(Extracted records)
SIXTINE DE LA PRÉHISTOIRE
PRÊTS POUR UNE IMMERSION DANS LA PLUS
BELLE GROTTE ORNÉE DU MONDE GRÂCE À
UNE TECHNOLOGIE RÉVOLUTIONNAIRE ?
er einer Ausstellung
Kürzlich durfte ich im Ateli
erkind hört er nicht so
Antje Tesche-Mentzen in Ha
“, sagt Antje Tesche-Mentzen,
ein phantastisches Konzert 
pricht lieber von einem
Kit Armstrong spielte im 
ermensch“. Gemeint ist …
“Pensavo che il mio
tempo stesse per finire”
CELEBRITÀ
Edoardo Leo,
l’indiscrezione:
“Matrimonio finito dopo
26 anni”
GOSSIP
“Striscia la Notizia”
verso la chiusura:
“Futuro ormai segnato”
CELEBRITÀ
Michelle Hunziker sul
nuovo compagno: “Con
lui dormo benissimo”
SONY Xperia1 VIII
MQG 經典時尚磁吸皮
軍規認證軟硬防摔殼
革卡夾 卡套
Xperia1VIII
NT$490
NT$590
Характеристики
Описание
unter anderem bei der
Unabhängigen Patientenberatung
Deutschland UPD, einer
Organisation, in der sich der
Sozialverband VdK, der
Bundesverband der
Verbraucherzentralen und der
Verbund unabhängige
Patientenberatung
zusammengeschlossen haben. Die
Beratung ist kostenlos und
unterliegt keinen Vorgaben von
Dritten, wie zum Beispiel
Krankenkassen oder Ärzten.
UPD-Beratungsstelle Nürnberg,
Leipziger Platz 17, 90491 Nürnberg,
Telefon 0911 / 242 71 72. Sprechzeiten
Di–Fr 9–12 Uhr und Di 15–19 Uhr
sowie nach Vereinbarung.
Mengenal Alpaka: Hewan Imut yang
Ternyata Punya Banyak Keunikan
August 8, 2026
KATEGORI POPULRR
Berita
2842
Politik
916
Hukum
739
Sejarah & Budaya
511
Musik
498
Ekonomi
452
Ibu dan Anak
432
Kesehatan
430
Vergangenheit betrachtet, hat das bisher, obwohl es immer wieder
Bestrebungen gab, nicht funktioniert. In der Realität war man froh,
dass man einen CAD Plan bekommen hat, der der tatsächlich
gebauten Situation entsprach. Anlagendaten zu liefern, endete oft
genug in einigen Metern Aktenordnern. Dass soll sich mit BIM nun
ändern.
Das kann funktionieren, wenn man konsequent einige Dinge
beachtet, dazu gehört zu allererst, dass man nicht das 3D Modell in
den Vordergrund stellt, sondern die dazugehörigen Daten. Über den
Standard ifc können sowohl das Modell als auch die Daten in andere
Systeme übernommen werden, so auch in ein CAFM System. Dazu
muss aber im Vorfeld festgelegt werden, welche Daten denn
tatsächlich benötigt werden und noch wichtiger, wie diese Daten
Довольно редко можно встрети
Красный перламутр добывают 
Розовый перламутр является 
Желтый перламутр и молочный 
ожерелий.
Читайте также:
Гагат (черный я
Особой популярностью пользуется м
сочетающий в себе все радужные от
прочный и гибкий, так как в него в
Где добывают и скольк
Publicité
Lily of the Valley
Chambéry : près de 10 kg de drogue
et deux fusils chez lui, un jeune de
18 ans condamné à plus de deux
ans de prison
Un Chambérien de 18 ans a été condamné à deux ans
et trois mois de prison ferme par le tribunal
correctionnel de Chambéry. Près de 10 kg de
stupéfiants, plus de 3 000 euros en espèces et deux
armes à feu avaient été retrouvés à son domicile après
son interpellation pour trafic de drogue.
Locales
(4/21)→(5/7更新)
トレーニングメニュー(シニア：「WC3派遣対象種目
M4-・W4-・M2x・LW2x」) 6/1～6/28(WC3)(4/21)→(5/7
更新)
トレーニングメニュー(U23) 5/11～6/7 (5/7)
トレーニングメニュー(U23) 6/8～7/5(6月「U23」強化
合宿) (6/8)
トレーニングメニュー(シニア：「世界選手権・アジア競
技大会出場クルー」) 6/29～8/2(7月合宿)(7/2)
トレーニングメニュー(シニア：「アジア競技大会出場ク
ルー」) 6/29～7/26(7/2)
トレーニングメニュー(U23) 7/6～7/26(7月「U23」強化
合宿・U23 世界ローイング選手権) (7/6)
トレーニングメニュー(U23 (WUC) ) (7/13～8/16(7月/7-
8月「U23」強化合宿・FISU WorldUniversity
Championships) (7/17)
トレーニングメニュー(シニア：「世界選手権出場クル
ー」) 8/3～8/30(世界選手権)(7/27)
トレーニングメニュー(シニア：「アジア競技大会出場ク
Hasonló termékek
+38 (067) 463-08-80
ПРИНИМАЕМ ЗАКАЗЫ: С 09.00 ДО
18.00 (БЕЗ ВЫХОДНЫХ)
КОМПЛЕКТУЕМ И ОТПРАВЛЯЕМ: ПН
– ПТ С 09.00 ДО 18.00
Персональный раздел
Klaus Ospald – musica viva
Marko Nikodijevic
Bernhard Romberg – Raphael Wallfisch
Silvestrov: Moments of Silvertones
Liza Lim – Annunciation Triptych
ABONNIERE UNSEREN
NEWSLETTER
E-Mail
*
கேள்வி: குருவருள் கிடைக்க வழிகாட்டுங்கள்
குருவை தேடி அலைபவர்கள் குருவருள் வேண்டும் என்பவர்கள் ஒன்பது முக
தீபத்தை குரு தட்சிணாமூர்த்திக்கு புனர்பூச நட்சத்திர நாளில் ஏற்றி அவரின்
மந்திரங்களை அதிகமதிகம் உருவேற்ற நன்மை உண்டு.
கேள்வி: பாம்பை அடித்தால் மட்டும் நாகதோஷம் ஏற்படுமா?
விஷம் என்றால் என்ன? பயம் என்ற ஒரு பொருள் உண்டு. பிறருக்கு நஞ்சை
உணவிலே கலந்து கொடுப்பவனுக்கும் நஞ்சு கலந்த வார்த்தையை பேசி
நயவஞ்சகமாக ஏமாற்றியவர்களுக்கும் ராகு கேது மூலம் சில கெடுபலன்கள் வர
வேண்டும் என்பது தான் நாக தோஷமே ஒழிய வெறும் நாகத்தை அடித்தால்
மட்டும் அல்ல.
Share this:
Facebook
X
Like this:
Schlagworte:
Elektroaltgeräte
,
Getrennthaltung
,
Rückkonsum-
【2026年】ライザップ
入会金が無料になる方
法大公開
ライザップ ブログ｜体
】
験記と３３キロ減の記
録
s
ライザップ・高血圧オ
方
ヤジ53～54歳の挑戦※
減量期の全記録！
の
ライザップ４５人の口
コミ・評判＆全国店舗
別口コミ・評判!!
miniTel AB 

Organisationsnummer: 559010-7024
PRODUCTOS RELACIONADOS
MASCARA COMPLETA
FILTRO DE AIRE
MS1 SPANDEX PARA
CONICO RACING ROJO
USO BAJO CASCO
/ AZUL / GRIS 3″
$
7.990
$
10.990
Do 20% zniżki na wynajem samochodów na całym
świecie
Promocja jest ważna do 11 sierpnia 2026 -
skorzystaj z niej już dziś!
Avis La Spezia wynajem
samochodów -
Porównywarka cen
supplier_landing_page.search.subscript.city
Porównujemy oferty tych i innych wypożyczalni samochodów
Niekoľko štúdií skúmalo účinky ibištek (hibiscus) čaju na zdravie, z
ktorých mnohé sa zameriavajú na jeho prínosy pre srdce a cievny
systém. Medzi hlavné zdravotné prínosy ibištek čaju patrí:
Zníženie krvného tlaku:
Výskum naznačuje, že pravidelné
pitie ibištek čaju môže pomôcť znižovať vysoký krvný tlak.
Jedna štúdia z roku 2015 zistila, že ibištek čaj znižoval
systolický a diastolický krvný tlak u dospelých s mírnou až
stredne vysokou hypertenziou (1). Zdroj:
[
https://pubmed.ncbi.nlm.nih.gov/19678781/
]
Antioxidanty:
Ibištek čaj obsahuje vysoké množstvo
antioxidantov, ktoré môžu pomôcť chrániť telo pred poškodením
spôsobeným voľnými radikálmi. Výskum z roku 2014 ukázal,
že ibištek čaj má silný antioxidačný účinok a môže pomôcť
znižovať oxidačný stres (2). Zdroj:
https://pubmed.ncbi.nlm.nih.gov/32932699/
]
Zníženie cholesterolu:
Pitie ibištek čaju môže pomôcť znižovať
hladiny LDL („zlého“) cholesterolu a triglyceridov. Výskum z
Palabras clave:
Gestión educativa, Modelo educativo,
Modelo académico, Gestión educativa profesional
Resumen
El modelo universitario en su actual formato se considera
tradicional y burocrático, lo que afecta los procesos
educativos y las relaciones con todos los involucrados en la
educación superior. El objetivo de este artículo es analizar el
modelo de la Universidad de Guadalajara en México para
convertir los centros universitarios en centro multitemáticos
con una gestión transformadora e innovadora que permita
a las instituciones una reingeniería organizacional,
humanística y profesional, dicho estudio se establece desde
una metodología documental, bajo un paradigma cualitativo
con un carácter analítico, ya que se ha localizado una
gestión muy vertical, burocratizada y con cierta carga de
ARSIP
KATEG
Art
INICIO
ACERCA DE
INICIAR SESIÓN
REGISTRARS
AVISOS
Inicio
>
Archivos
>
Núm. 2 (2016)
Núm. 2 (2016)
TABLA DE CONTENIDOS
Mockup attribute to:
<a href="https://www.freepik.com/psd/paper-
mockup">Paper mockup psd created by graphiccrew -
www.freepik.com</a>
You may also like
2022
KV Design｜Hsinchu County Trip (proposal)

(What is required)
Find each line in the records above that contains the word "profesional", and copy those lines in full. Case counts.

(Output)
Modelo académico, Gestión educativa profesional
humanística y profesional, dicho estudio se establece desde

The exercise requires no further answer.